Other than for administrative expenditures, the Company will continue to spend funds on the continuing development of its potash project including a detailed feasibility study incorporating staged development starting at one million tonnes potash per annum, on-going local and public consultation programs in conjunction with its application for mining licences and required work under the Special Prospecting Licences and for the mining licence application.

The Company expects to have sufficient working capital to complete its short-term objectives. The Company expects the need to raise additional funds beginning in calendar year 2003 to fund the continuing project development costs, for working capital and administrative expenses, for mining licences, to purchase additional land and or surface rights and ultimately for construction of the mine facilities. There is no assurance that the Company will be able to raise some or all of the required funds.

Update on Potash Project

Subsequent to the quarter ended August 31, 2002, the Company announced the results of scoping studies conducted by AMEC/Ausenco and Steffen, Robertson and Kirsten (Australasia) Pty Ltd. (“SRK”) who evaluated development alternatives. SRK estimates that the Udon South resource totals 302 million tonnes at an average grade of 23.5% K2O (see table below). The measured and indicated resource includes about 30 million tonnes at 26.8% K2O within


a high value core area averaging 7.2m in thickness. The Udon South potash resource occurs as a single horizontal sylvinite (potash) bed of consistent thickness and mining conditions.








    Tonnes (million)   %K2O   Average Thickness (meters)







Measured   95   24.5   4.2
Indicated   160   23.2   3.6
Inferred   47   22.9   3.5
Total   302   23.5   3.8







Source: SRK, Udon South phase 1 study, September 2002, estimates by Andrew J Vigar FAusIMM,
Principal SRK Brisbane comply with the requirements of the Australian JORC Code and Canadian NI43-101

The Board reviewed the development alternatives on criteria including capital requirements, financial returns, optimal production cost and efficient marketing of product.
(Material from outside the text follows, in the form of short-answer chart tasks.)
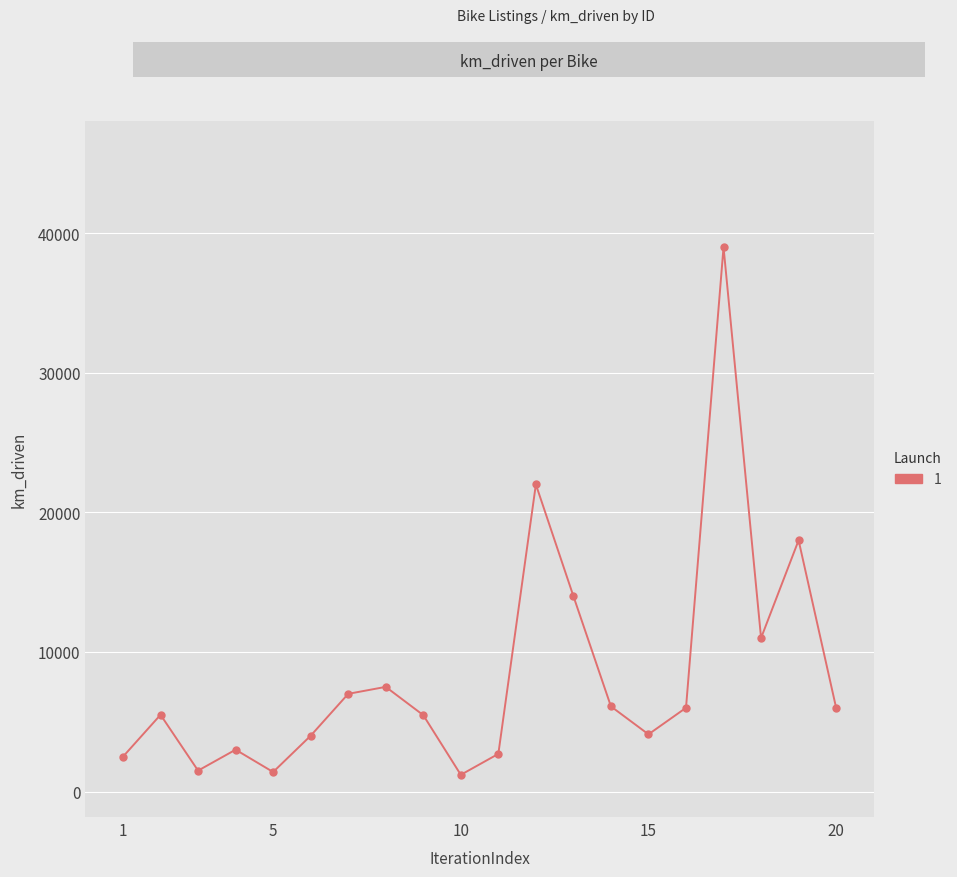

How many interior local valleys (lower than both neighbors) does the data have?

5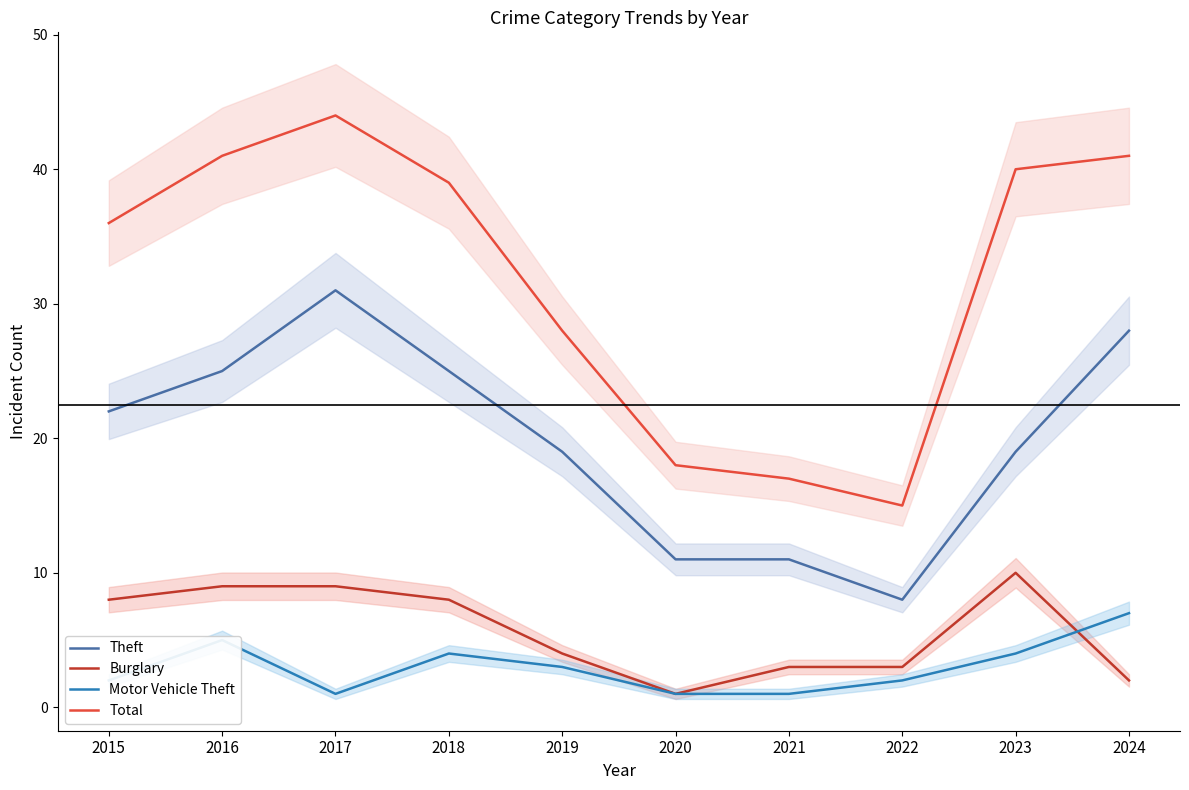

What is the average value of the Motor Vehicle Theft series?

3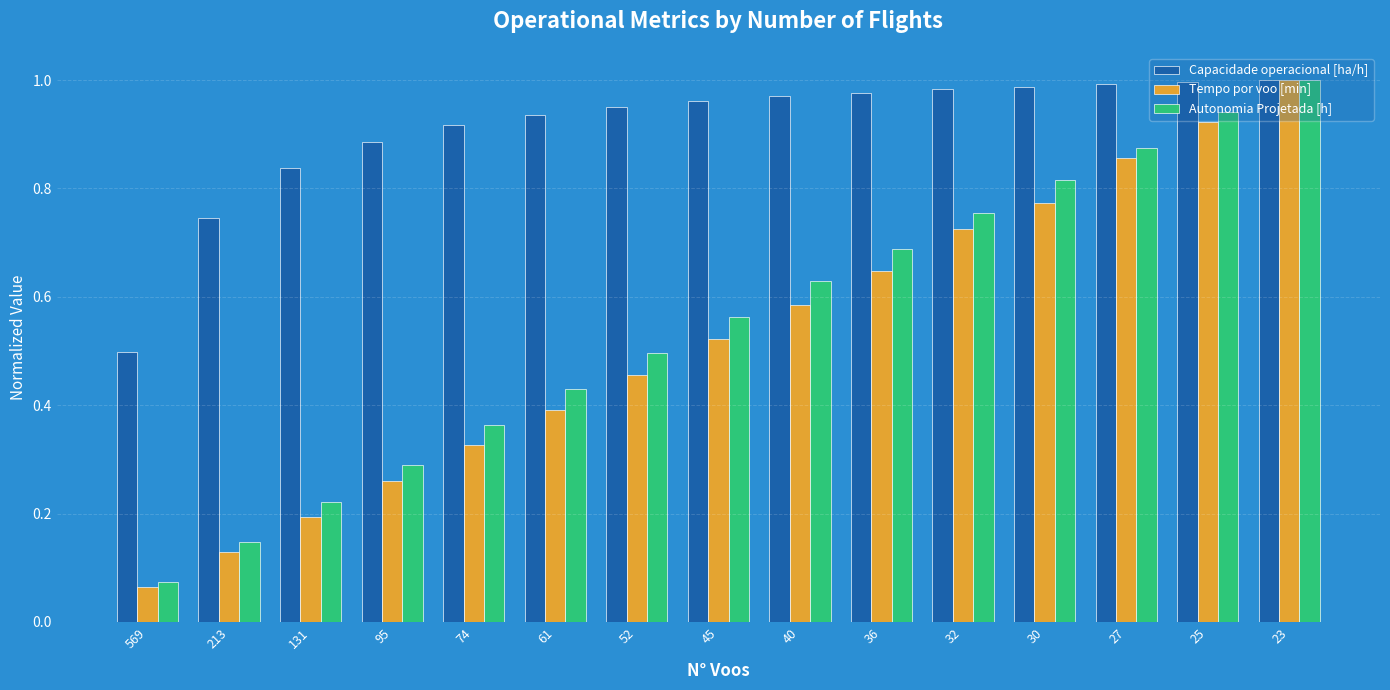

How many bars are there in total?

45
AMEC/Ausenco and SRK’s review provided technical data that confirmed the project’s economic viability using a phased project development starting with one million tonnes potash per annum. The Board has authorized a detailed feasibility study incorporating staged development starting at one million tonnes potash per annum and subsequently scaling up to two million tonnes per annum.

The Company’s Thai legal counsel has advised that a minority group of senators have referred the amendments to the Minerals Law, recently passed by both Houses of Parliament, to the Constitution Court to confirm their constitutionality. Counsel has advised that it may take from three to six months for a court decision. The Company expects to apply for a mining lease as per schedule subject only to the resolution of the constitutional challenge.

The Company continues consultation with the local communities in the project area to both understand and address their concerns. The Company is also communicating the benefits of jobs creation, royalties and dividend payments that will flow in to both the Government and the communities.